Start of Raw data
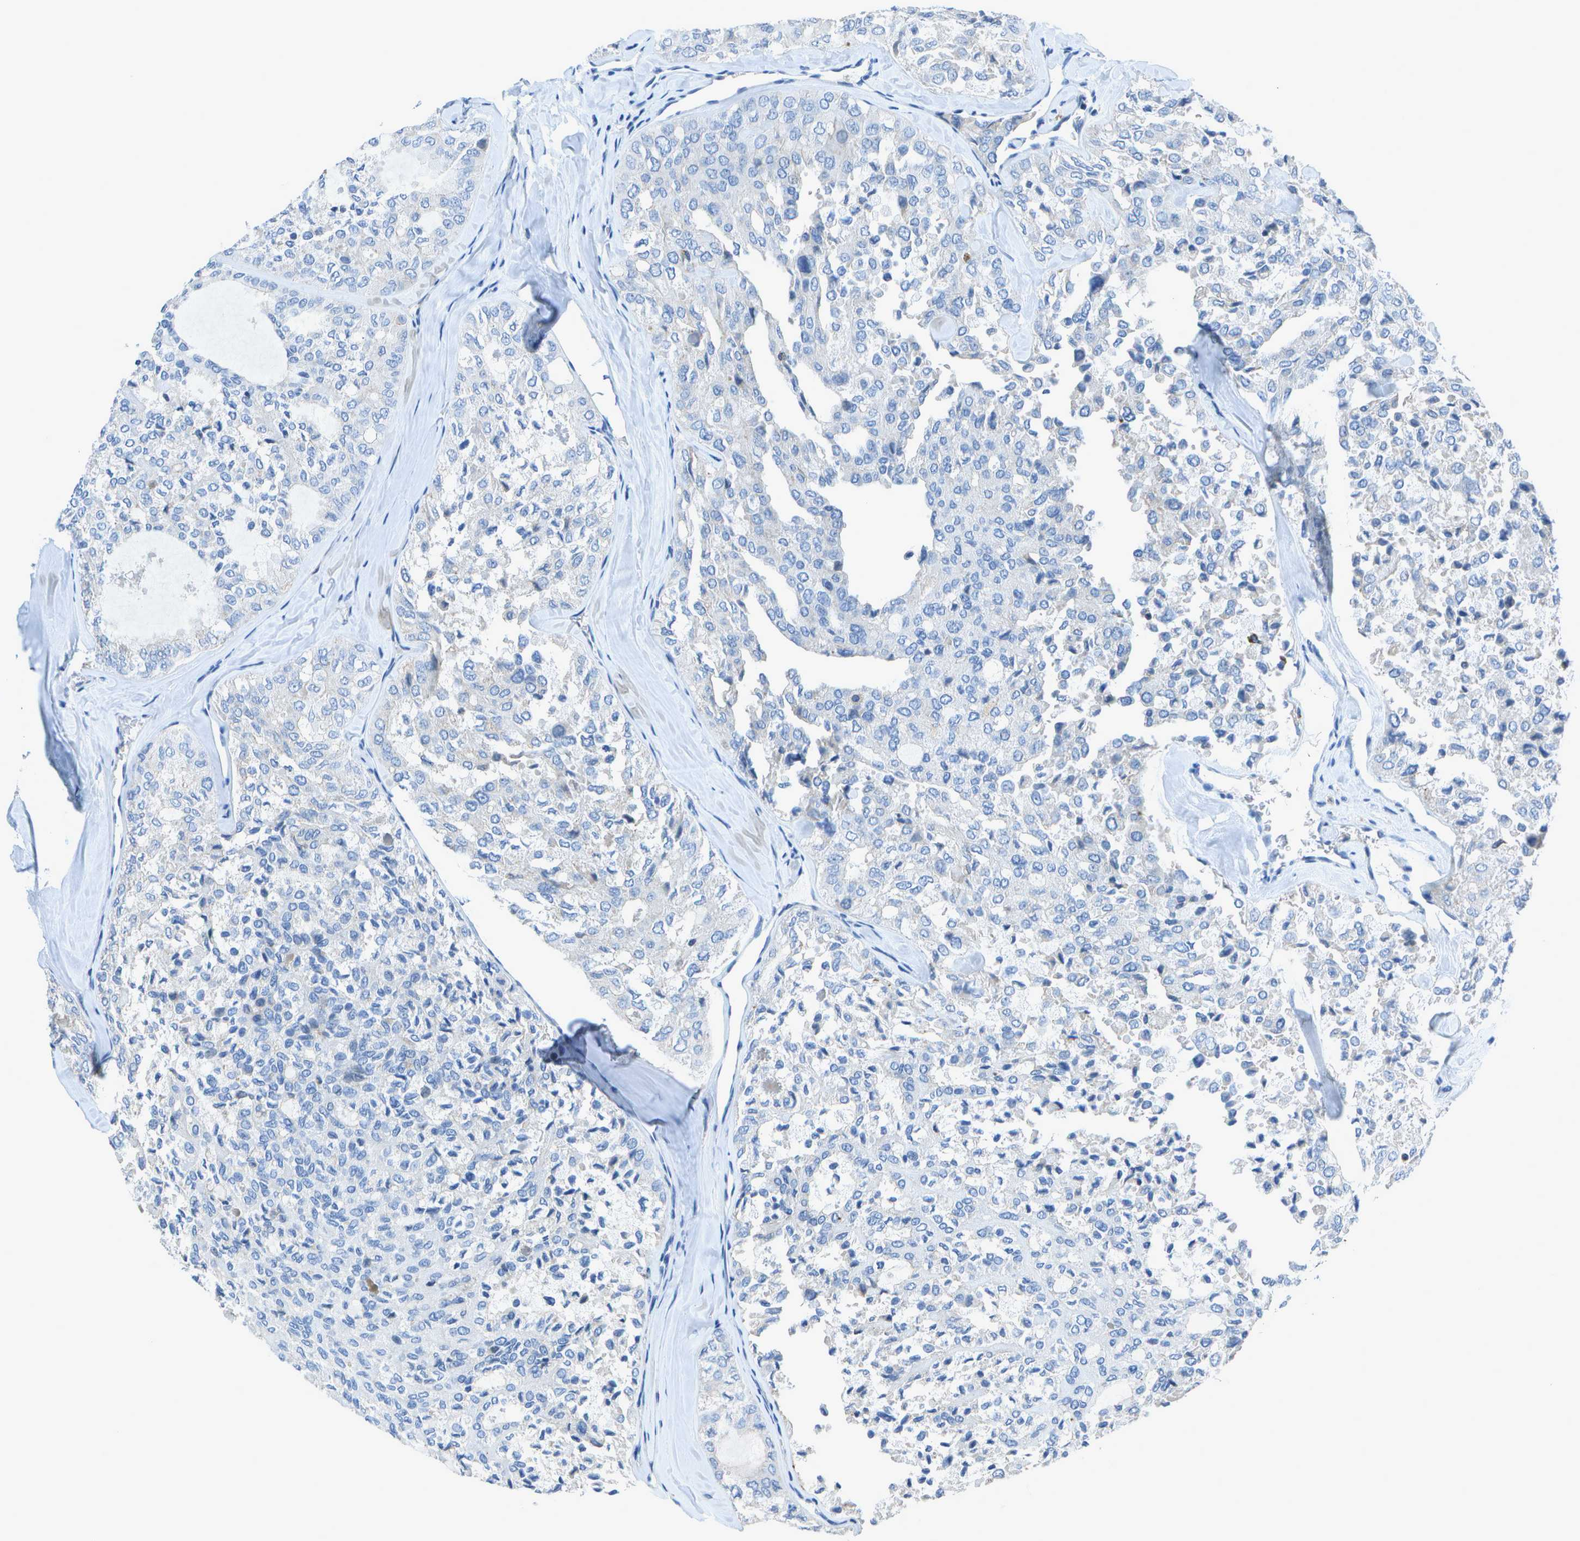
{"staining": {"intensity": "negative", "quantity": "none", "location": "none"}, "tissue": "thyroid cancer", "cell_type": "Tumor cells", "image_type": "cancer", "snomed": [{"axis": "morphology", "description": "Follicular adenoma carcinoma, NOS"}, {"axis": "topography", "description": "Thyroid gland"}], "caption": "Thyroid follicular adenoma carcinoma was stained to show a protein in brown. There is no significant positivity in tumor cells.", "gene": "DCT", "patient": {"sex": "male", "age": 75}}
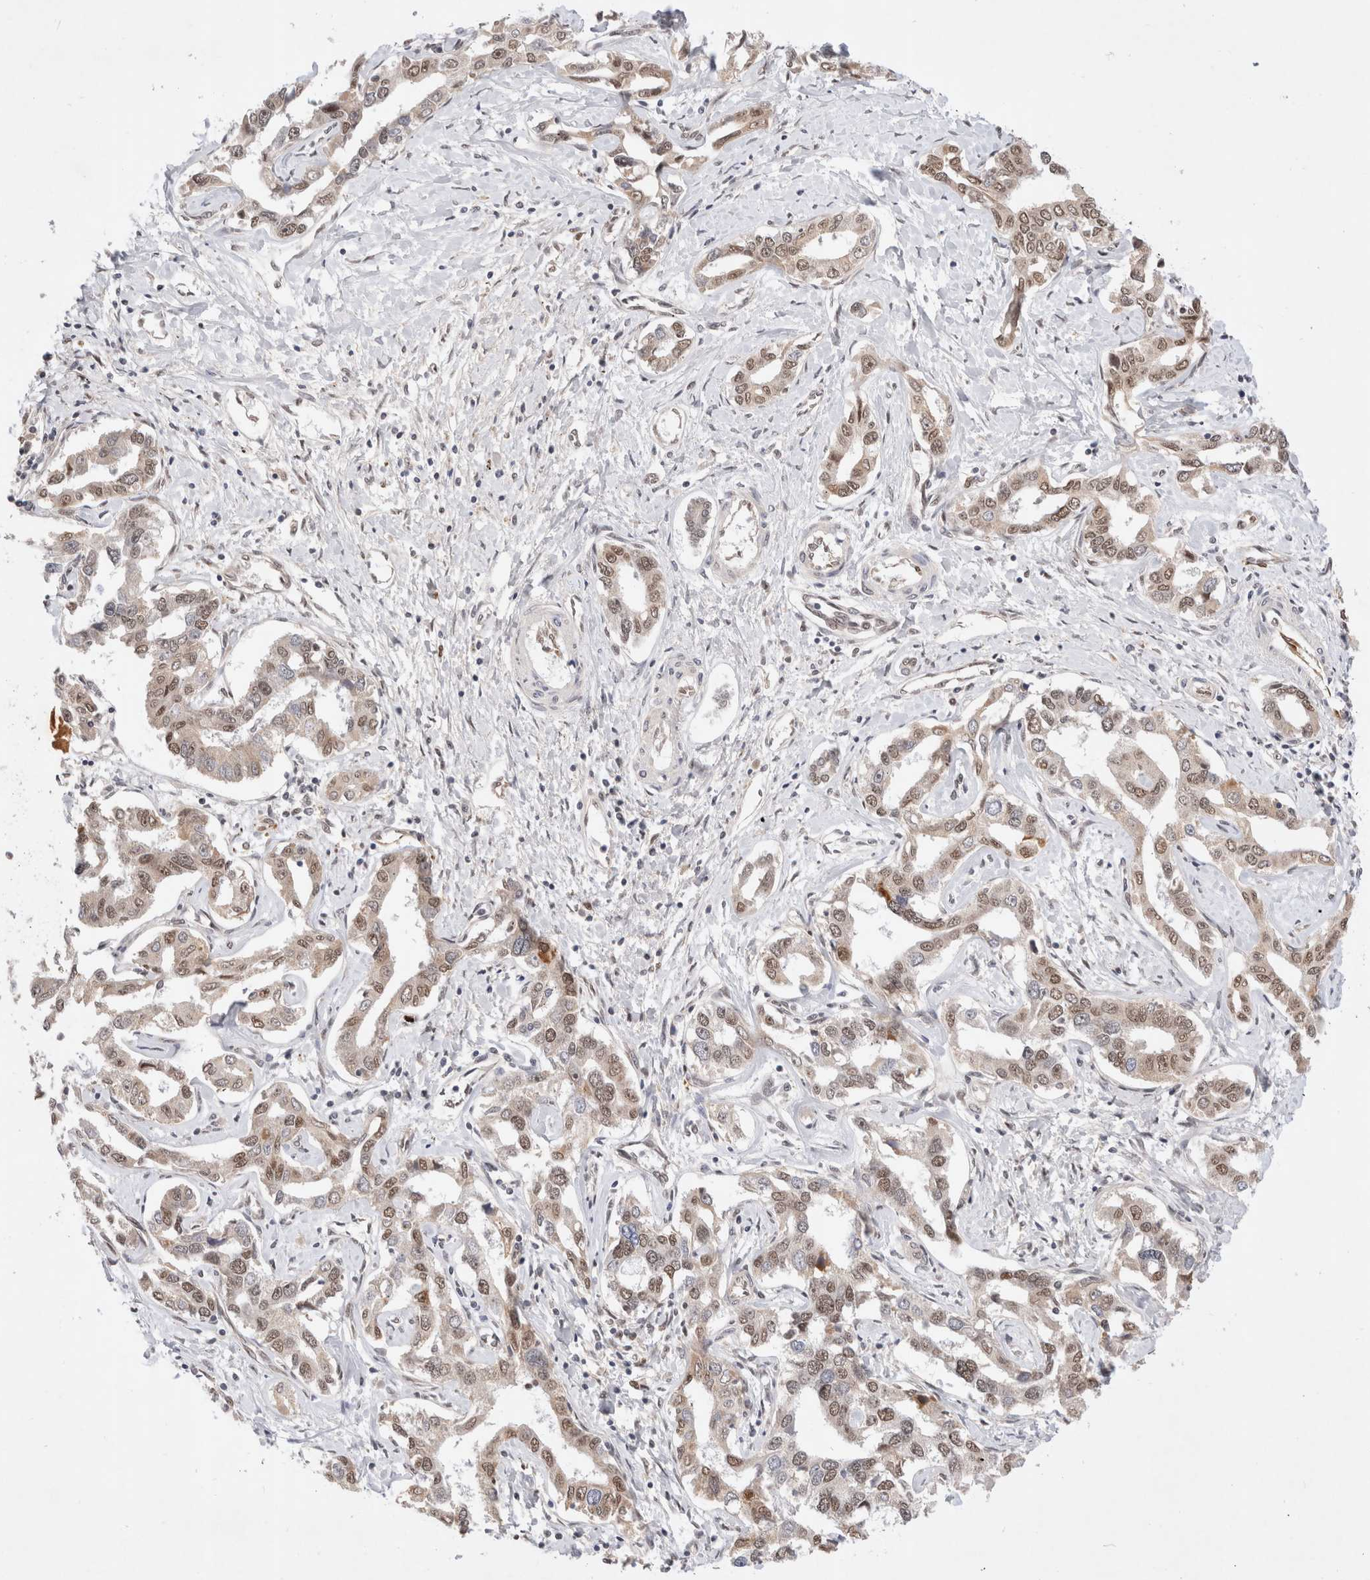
{"staining": {"intensity": "weak", "quantity": ">75%", "location": "nuclear"}, "tissue": "liver cancer", "cell_type": "Tumor cells", "image_type": "cancer", "snomed": [{"axis": "morphology", "description": "Cholangiocarcinoma"}, {"axis": "topography", "description": "Liver"}], "caption": "Weak nuclear positivity is identified in approximately >75% of tumor cells in cholangiocarcinoma (liver). (IHC, brightfield microscopy, high magnification).", "gene": "GTF2I", "patient": {"sex": "male", "age": 59}}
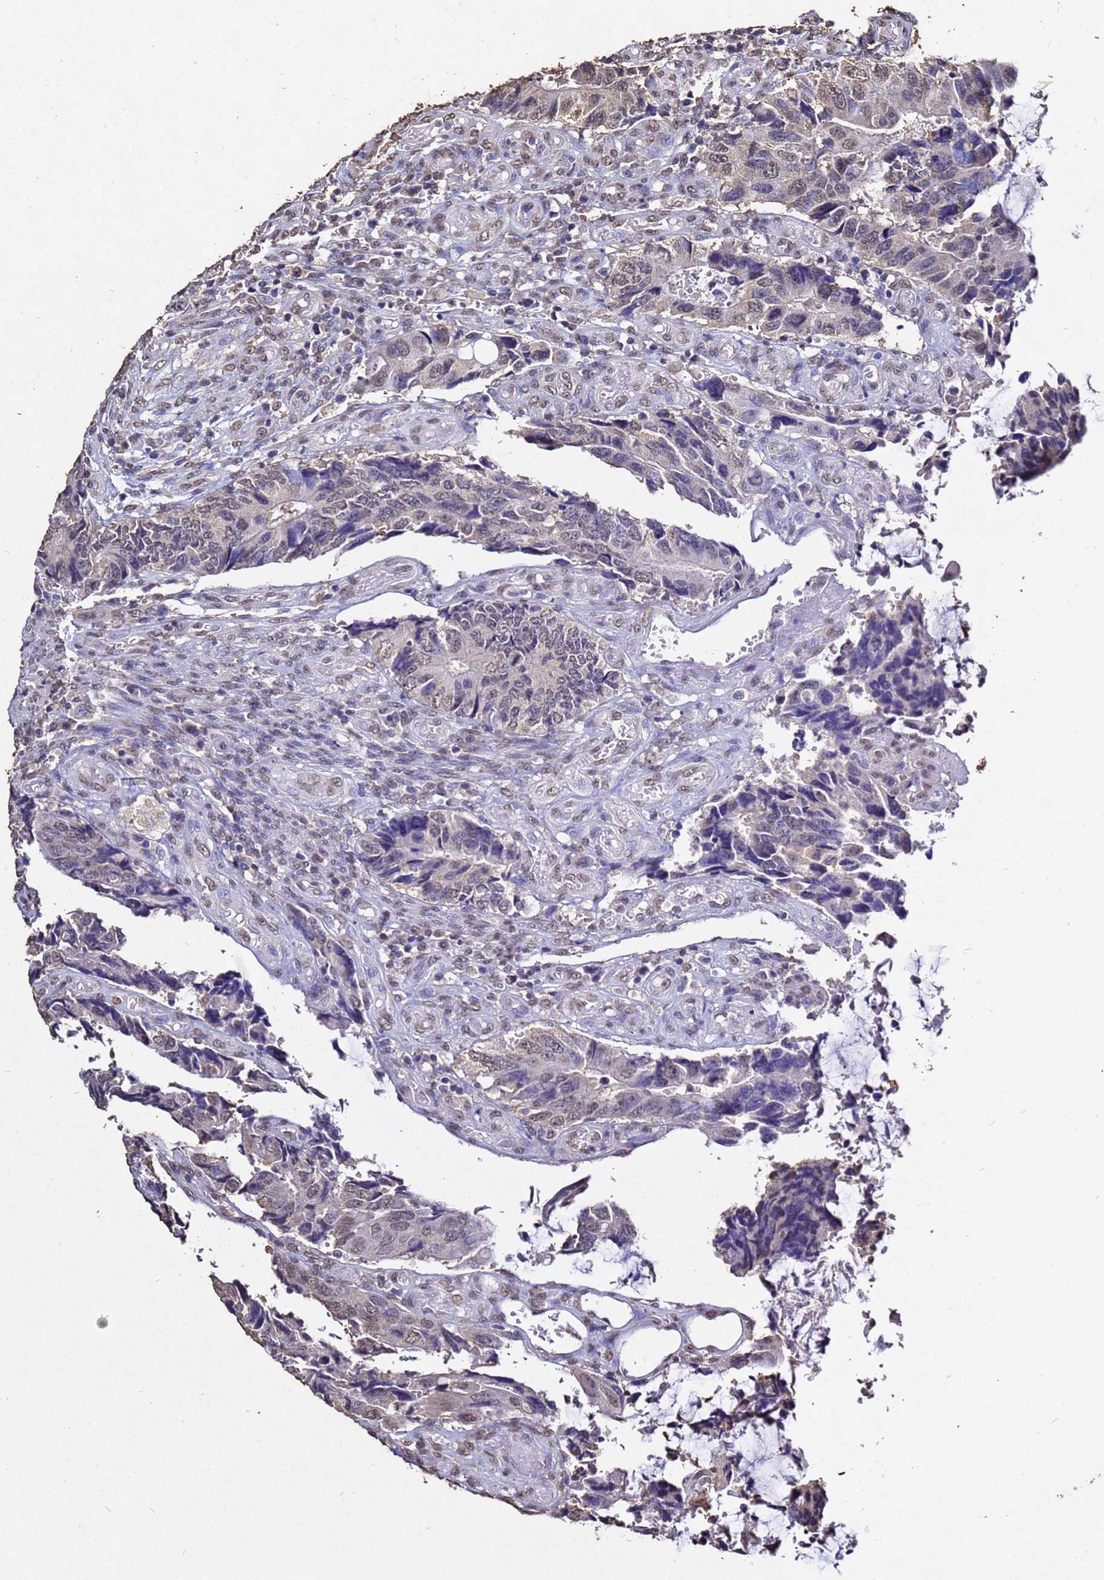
{"staining": {"intensity": "weak", "quantity": "25%-75%", "location": "nuclear"}, "tissue": "colorectal cancer", "cell_type": "Tumor cells", "image_type": "cancer", "snomed": [{"axis": "morphology", "description": "Adenocarcinoma, NOS"}, {"axis": "topography", "description": "Colon"}], "caption": "Immunohistochemistry (IHC) micrograph of neoplastic tissue: adenocarcinoma (colorectal) stained using IHC demonstrates low levels of weak protein expression localized specifically in the nuclear of tumor cells, appearing as a nuclear brown color.", "gene": "MYOCD", "patient": {"sex": "male", "age": 87}}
End of Raw data
## What needs to be done:
Take from the material above every line that includes the word "stained".

## Expected answer:
{"staining": {"intensity": "negative", "quantity": "none", "location": "none"}, "tissue": "thyroid cancer", "cell_type": "Tumor cells", "image_type": "cancer", "snomed": [{"axis": "morphology", "description": "Follicular adenoma carcinoma, NOS"}, {"axis": "topography", "description": "Thyroid gland"}], "caption": "Thyroid follicular adenoma carcinoma was stained to show a protein in brown. There is no significant positivity in tumor cells.", "gene": "DCT", "patient": {"sex": "male", "age": 75}}
{"staining": {"intensity": "weak", "quantity": "25%-75%", "location": "nuclear"}, "tissue": "colorectal cancer", "cell_type": "Tumor cells", "image_type": "cancer", "snomed": [{"axis": "morphology", "description": "Adenocarcinoma, NOS"}, {"axis": "topography", "description": "Colon"}], "caption": "Immunohistochemistry (IHC) micrograph of neoplastic tissue: adenocarcinoma (colorectal) stained using IHC demonstrates low levels of weak protein expression localized specifically in the nuclear of tumor cells, appearing as a nuclear brown color.", "gene": "MYOCD", "patient": {"sex": "male", "age": 87}}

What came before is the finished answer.